This past Tuesday I found myself driving a ten-foot box truck around Manhattan, through Times Square no less. I was accompanied on my tour by the truck's standard double decker column of sideview mirrors and the jarring clank of boxes shifting around the back storage unit. At one point, as I turned down East Twelfth street, full-on into road construction that had me maneuvering between a cement truck and the hardhats of men whose bodies were hidden beneath the pavement, all I could think was – thank god I grew up in the country.
Other city-dwellers have the environmentalists’ dilemma: how to live a sustainable, eco-friendly lifestyle in a materialistic, growth-focused society. But my quandry is none so noble. While living in the city, I struggle with holding onto my country roots. How do I stay “of the earth”—a person comfortable dealing with dirt, bugs, hard labor, and solitude—as I adjust to a life sauntering in and out of shops on Fifth Avenue, or settling into ‘parks’ that are mostly paved? I fear that I’ll become so accustomed to cement and following the city masses that I’ll lose my appreciation for the outdoors, and what that appreciation brings with it: a passion for preserving and exploring nature, as well as educating others about the environment. Not only would that loss mean something very personal—a disconnection from my upbringing—but also it indicates the ease at which people living in suburban and urban centers lose touch with the environment, and thus forfeit any urgency they may have to protect it.
I’ve watched people of my variety abandon the cities for more earth friendly places—Texas, Virginia, Maine. And there’s nothing wrong with that. I just can’t do it. Surely there’s a way to combine these two existences; the worlds needn’t be at odds. Finally, what I realized as I drove the truck around Manhattan is that there are ways for the country to come to the city, for these two seemingly disparate elements to blend. In my case, personal experiences tie these two worlds together. If it hadn’t been for summers spent holed up in the Ohio countryside working at Boyert’s, the greenhouse and farm that had me driving a delivery box truck full of flowers down windy country roads, I can safely guarantee I would have crashed five feet from the U-Haul company on Manhattan’s west side. If it hadn’t been for at least one spring spent building owls out of cardboard cutouts and aluminum foil, to scare the birds out of our barn, I never would have known how to keep the ever-cooing pigeons off my East Village windowsill. Years of planting and weeding acres of gardens prepped me for landscaping NYC rooftops, and a summer spent camping in Vermont readied me for a post-eviction life sleeping on couches. As I share all of these experiences with the people around me, I'm bringing the country to them, and that's important. In a recent conversation, Dan Tishman, now chairman of the board of trustees at NRDC, said that while he found pleasure in fighting local battles near his home in Maine, there’s perhaps a greater pressure to live and breathe the environment in some of the most environmentally unfriendly places of all: cities. Part of our job, as nature lovers, protectors, and educators, is to bring the environment to urban communities, so these areas, too, will fear for its loss.
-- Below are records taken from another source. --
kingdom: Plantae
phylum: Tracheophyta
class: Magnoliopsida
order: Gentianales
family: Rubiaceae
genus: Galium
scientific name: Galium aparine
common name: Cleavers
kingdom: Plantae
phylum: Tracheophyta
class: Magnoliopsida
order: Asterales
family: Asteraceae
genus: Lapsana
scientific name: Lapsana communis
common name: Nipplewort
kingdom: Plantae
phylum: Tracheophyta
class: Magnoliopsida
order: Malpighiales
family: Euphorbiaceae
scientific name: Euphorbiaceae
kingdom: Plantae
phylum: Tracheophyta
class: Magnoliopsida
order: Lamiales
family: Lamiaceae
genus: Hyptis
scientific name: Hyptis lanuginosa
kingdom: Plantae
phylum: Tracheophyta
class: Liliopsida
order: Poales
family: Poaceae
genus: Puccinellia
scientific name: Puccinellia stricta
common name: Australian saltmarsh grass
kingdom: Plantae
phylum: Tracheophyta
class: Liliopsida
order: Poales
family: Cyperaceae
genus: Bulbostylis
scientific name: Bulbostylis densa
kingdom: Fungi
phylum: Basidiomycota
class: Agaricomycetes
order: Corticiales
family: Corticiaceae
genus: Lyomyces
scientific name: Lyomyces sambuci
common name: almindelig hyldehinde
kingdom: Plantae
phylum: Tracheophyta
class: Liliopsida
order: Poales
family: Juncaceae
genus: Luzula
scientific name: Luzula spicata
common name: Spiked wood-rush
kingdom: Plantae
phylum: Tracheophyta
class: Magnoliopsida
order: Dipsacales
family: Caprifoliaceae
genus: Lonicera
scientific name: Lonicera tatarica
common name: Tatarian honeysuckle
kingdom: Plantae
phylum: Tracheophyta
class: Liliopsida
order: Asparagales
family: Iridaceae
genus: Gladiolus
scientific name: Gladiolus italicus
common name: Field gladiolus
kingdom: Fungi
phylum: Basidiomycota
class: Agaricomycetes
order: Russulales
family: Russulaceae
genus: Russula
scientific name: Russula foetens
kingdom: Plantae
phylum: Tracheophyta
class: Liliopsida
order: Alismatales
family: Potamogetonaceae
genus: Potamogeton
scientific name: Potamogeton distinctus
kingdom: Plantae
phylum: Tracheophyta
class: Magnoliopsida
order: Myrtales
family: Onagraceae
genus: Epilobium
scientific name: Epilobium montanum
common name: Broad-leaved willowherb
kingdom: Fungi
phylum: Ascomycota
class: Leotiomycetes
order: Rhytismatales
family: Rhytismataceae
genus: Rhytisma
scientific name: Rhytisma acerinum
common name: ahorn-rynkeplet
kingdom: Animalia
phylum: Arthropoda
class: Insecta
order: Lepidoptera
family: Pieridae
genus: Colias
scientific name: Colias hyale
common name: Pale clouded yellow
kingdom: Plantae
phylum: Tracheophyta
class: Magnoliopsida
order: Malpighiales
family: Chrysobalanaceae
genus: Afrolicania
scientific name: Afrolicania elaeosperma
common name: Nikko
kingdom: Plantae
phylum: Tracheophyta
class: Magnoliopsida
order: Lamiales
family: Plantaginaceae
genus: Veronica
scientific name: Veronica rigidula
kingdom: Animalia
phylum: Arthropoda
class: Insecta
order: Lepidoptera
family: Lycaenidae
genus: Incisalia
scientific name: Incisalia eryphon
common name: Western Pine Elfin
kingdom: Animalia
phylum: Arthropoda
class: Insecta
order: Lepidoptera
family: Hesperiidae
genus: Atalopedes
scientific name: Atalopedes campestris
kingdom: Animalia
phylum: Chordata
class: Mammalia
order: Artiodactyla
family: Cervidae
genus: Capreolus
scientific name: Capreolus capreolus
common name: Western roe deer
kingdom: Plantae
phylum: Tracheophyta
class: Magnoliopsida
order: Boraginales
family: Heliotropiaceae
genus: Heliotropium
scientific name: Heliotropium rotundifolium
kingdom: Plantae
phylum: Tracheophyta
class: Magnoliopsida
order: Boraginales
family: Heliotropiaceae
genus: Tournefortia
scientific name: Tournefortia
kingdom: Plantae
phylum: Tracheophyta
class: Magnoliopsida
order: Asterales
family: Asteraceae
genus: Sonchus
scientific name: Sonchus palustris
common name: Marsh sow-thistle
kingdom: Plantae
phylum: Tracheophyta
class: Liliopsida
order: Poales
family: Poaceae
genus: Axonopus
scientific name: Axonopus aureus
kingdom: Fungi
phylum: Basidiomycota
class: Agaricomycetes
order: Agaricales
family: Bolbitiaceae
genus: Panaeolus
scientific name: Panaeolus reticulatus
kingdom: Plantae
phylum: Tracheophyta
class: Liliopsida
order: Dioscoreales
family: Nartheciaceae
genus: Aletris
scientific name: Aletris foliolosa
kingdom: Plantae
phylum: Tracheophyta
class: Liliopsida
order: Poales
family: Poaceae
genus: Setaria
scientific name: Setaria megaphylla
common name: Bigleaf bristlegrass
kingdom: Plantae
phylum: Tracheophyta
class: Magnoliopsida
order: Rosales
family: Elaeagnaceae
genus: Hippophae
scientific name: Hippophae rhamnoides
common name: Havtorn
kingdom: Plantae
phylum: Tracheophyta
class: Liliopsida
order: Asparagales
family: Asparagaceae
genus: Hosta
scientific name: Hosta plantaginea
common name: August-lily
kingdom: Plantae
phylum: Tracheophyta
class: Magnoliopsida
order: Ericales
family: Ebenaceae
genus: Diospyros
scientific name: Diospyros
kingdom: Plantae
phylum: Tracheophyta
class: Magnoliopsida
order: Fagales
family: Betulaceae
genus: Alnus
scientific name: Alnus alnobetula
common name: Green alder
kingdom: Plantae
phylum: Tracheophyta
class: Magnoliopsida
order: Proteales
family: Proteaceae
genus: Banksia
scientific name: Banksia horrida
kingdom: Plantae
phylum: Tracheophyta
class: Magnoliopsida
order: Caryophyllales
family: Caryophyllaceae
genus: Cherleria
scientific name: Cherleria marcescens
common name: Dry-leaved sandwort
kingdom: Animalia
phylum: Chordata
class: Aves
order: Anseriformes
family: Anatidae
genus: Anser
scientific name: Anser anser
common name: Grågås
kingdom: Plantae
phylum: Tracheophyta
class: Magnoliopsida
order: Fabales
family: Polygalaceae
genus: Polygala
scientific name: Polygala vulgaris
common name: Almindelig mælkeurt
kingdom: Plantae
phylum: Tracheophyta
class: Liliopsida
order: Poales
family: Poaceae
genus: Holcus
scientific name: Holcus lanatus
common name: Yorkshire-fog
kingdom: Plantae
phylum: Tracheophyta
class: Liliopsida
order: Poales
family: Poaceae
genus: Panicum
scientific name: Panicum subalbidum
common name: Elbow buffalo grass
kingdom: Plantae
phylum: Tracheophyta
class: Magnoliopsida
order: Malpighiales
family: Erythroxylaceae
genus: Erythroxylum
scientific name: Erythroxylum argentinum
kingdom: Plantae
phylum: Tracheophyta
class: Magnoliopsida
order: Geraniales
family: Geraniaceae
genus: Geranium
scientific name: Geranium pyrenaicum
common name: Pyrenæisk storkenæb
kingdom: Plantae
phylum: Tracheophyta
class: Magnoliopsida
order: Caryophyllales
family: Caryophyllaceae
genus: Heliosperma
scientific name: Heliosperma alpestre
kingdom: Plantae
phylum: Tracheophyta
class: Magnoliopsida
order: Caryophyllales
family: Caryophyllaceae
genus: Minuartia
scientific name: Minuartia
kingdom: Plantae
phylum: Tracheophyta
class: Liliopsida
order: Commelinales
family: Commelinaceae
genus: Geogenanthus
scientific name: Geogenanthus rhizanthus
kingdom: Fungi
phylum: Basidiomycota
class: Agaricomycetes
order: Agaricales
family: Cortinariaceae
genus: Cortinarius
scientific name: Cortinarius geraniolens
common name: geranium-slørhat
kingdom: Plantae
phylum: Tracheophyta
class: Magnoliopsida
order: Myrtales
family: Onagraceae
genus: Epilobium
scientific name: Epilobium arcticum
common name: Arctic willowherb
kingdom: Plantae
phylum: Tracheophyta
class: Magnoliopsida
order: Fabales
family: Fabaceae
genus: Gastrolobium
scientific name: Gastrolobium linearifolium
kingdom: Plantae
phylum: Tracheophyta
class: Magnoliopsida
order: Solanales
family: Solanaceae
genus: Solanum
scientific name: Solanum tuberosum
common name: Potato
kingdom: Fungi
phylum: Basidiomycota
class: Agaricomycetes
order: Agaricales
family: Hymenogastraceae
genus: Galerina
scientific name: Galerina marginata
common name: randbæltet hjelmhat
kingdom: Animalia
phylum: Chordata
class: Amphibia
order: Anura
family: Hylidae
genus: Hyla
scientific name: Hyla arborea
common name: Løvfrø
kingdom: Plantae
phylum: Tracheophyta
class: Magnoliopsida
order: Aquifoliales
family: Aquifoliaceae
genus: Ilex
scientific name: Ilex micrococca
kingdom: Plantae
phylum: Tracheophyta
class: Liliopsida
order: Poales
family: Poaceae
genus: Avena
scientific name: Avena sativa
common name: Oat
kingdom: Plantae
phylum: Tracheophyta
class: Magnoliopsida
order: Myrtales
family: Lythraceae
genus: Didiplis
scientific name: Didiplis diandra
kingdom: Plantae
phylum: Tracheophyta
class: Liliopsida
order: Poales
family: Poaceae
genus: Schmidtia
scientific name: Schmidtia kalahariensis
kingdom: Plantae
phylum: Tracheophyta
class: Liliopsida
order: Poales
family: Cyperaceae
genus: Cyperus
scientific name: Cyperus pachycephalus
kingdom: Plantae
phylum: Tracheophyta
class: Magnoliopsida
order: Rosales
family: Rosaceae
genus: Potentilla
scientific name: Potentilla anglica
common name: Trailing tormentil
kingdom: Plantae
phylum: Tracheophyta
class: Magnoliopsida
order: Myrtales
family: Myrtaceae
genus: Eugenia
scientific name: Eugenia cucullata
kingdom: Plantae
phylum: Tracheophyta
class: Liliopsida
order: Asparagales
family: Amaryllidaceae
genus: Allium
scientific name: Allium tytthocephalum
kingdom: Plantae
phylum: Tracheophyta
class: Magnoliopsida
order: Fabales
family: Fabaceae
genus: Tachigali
While it seems I may have easily given up cherished summers of watering mums and lazily meandering around soy fields for a smelly subway and crowded beaches, the decision was neither hypocritical nor trite. My contribution to the fight for nature is bringing a little bit of country with me wherever I go. I haven’t chosen one life over the other, and I don't have to. The two existences are unlikely bedfellows in a tale of survival for myself, and the planet.